席若颜发现周围的气氛有些诡异,不仅夜倾绝变了,就连她身边的司城和张怀德,也是一副特别“怪异”的表情。
“怎么了?”
她托着下巴,满是好奇的问。
夜倾绝揉了揉她的脑袋,牵着她的手往前走。
张怀德飞奔的追上去:“皇上,不会是祁公子和祁姑娘吧?慕姑娘不是说把他们找到去大西凤的吗?”
可是当今天下,这么无聊恶霸的事,又是一男一女,几乎不用多想,张怀德就敢肯定就是他们俩。
因为这种事,除了他们俩以为,没人会这么无聊,尤其还是江湖人。
从张怀德的话中,席若颜总算是听明白了一些:“你口中的祁公子和祁姑娘,说的可是姨母的两个孩子?”
“是啊是啊。”张怀德点头如捣蒜。
“真是没有想到,慕姑娘竟然没有摆平他们,不对,一定是摆平了,路上被他们又给溜了。
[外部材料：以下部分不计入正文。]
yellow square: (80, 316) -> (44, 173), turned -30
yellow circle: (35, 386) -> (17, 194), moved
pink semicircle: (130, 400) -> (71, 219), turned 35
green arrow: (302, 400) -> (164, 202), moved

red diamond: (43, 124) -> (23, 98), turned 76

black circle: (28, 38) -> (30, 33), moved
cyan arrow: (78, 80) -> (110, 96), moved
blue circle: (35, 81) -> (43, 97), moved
”
前面,夜倾绝还能牵着她的手,慢慢的赶路。
后面,男人直接环着她的腰身,施展轻功,纵身飞往茶馆。
席若颜环着男人的脖子,安静的看着他清癯俊美的五官,被风吹乱的头发贴在他俊美的脸上。
漆黑的眼底,黑气沉沉,比瑟夜的死灵还要令人作惊。
她怎么感觉到,眼前的男人,对姨母的两个孩子,似乎....很排斥?
前面一里的茶馆很小,零散的只有几个桌椅。
人也不多。
夜倾绝抱着她坐在最边上的长椅上。
茶馆的小二看到来了客人,赶紧满脸欣喜的迎上来,又是擦桌子,又是倒茶:“二位客官,你们吃点什么?”
男人神色冷凛,俊脸严肃,肃冷气息明显蔓延。
席若颜赶紧拉住男人的手:“随便上点。”
畏惧男人的凌厉,小二笑脸僵硬在脸上,听到席若颜的话后,赶紧擦完桌子离开。
“是是是....”
第521章 你表嫂!
压下男人的手后,席若颜才敢将视线移向别处,当看到隔壁桌落座的一男一女时,她的视线就彻底的黏在二人的身上了。
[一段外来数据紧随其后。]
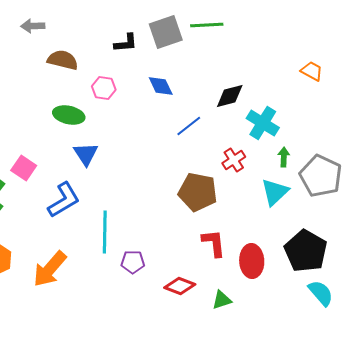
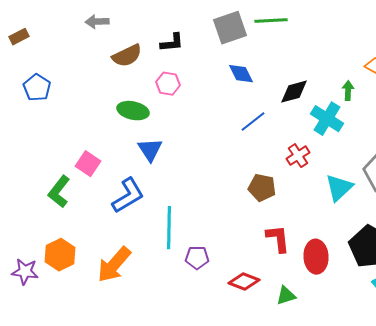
black L-shape: (126, 43) -> (172, 43), moved
brown semicircle: (63, 60) -> (127, 56), turned 140
blue diamond: (161, 86) -> (241, 74), moved
green arrow: (284, 157) -> (348, 91), moved
brown pentagon: (198, 192) -> (262, 188), size x0.7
男的是一身黑色干练紧身衣,腰间系着一枚深颜色的玉佩。
这玉佩,光是隔老远看着,都觉得价值定是不俗。
男人面容清隽,清隽到,让人觉得窒息。因为光是这样的一张脸,让人远远的望着,周身的事物,就要融化了。
但他给人的感觉又是陌生,清冷。
三千黑发顺着男人的耳垂贴着他俊美的面颊,男人五官尤为精致,薄唇紧抿,泛着浅红色的红圈。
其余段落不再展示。